Lettere da Fukushima

I dipendenti della TEPCO raccontano il lavoro massacrante per rimettere in sicurezza le centrali nucleari dopo il terremoto

EMAIL 3
Grazie per il tuo duro lavoro. Penso tu sia troppo impegnato nel dipartimento della sede per la gestione dei disastri per stare a controllare le email. Ma mi piacerebbe aggiornarti sull’attuale situazione alle centrali.

Noi qui negli impianti abbiamo lavorato senza sosta e senza dormire per sistemare le cose da quando c’è stato il terremoto. Sono passate due settimane dal terremoto, e le cose sono migliorate a 1F [probabile riferimento a Fukushima I, ndr]. Speriamo che gli sforzi per il raffreddamento dei reattori continuino a dare i loro frutti.

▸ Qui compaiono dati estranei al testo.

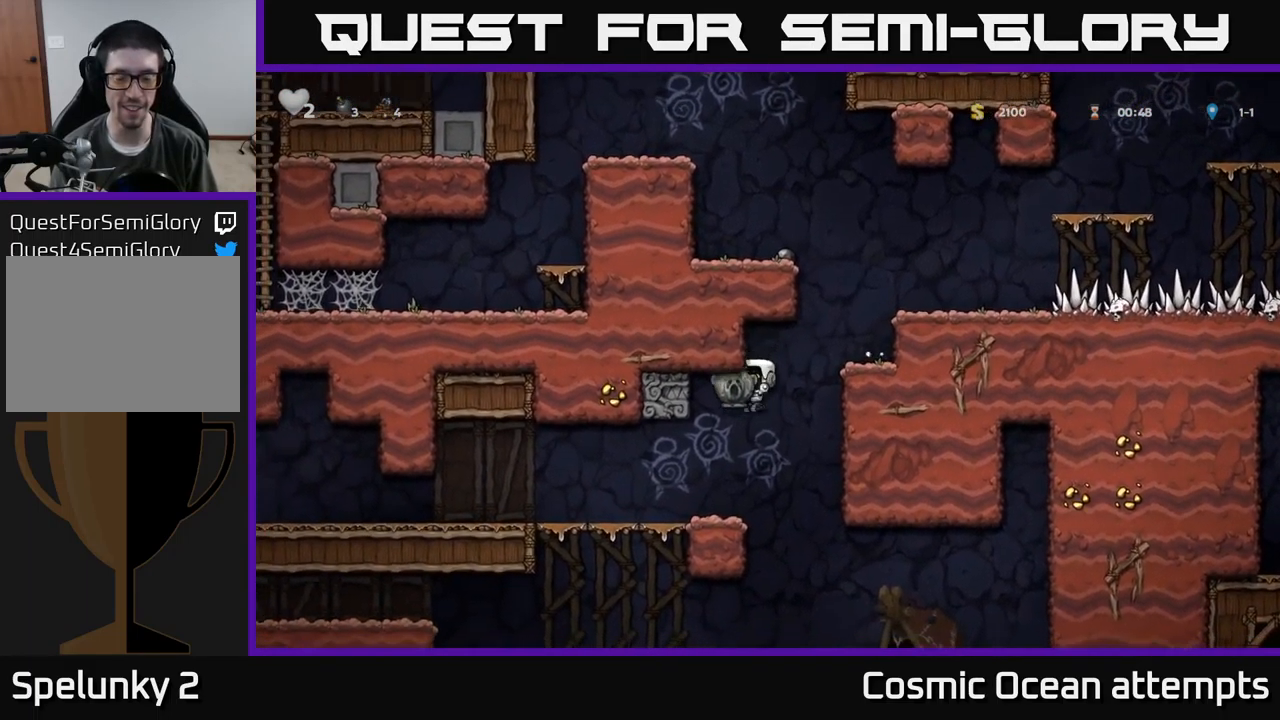
{"buttons": ["DPAD_DOWN"], "left_stick": "center", "events": [[217, "DPAD_LEFT", "up"], [467, "DPAD_DOWN", "down"]]}
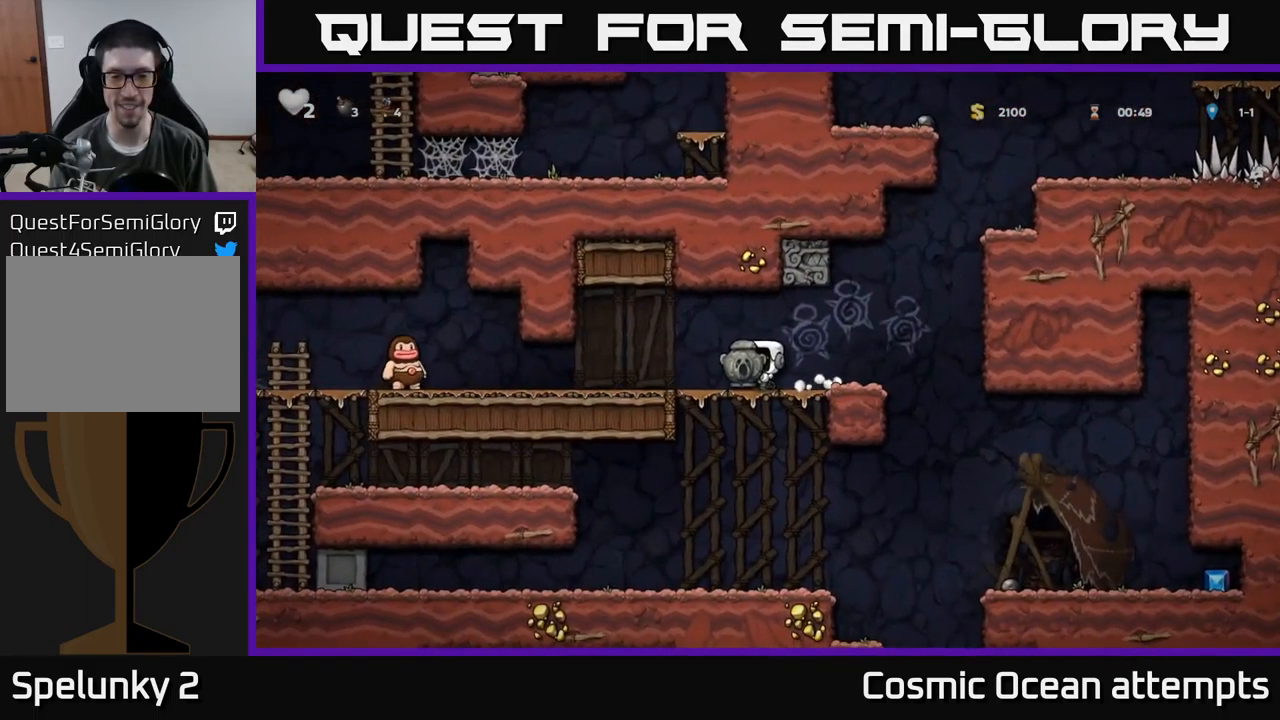
{"buttons": ["DPAD_LEFT"], "left_stick": "center", "events": [[183, "DPAD_DOWN", "up"], [467, "DPAD_LEFT", "down"]]}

Come sai, buona parte dei lavoratori a 1F e 2F [probabile riferimento a Fukushima II, ndr] vivono in quelle zone e sono vittime del terremoto. Ci sono molti tecnici le cui case sono state spazzate via.

Io stesso sono dovuto rimanere nel centro per la valutazione del disastro per tutto il tempo da quando c’è stato il terremoto e ho dovuto lottare insieme con i miei colleghi senza dormire o riposare. Personalmente, la mia città, Namie-machi, che si trova lungo la costa, è stata spazzata via dallo tsunami. I miei genitori sono stati travolti dallo tsunami e non so ancora dove siano. In una situazione normale sarei dovuto correre verso la loro casa il prima possibile. Ma non posso nemmeno raggiungere la zona perché c’è l’ordine di evacuazione. Le forze della protezione civile non stanno conducendo nessuna ricerca in quella zona. Devo lavorare duramente in questa condizione mentale… Non ne posso più!

Il terremoto è un disastro naturale. Ma la Tepco dovrebbe essere accusata per la contaminazione dovuta alla perdita di materiale nucleare dalle centrali. Ho l’impressione che chi abita qui sia così esasperato da iniziare a pensare che il terremoto sia stato causato dalla Tepco. Sono tutti lontani dalle loro città e non sanno quando potranno tornare. Non sappiamo a chi rivolgerci per esprimere le nostre preoccupazioni e la nostra rabbia. Questa è la realtà attuale.

Sta per iniziare un nuovo anno scolastico, i bambini della zona si dovranno trasferire nelle scuole delle aree dove hanno trovato rifugio. Ognuno di noi ha perso qualcosa: la casa, il lavoro, la scuola, gli amici, la famiglia. Chi può sopportare una simile realtà? Vorrei che facessi conoscere queste cose all’interno e all’esterno dell’azienda.

Non sto dicendo che i tecnici delle centrali nucleari siano il male! Non lo sto dicendo di nessuno! Ma buona parte dei lavoratori delle centrali sono residenti di qui. Tutti noi, incluso me stesso, siamo vittime del disastro. Ma stiamo tutti lavorando sodo per rispettare i nostri doveri come tecnici della Tepco, prima di pensare a noi stessi come vittime del disastro.

I tecnici impegnati al secondo piano hanno avuto tempi duri. Hanno dovuto dar sostegno ai colleghi del primo piano, impegnati nel lavoro di ripristino dei sistemi, mentre dovevano anche assicurare la sicurezza del loro stesso impianto. La scena ricorda totalmente quella di una zona di guerra. Tutti gli impiegati stanno lavorando al limite delle loro possibilità, sia fisiche che mentali. Ti chiedo di capire questo.

La società potrebbe fare a meno dell’energia nucleare per salvare sé stessa, ma noi combatteremo fino alla fine. Ti prego di darci il tuo sostegno dalla sede centrale.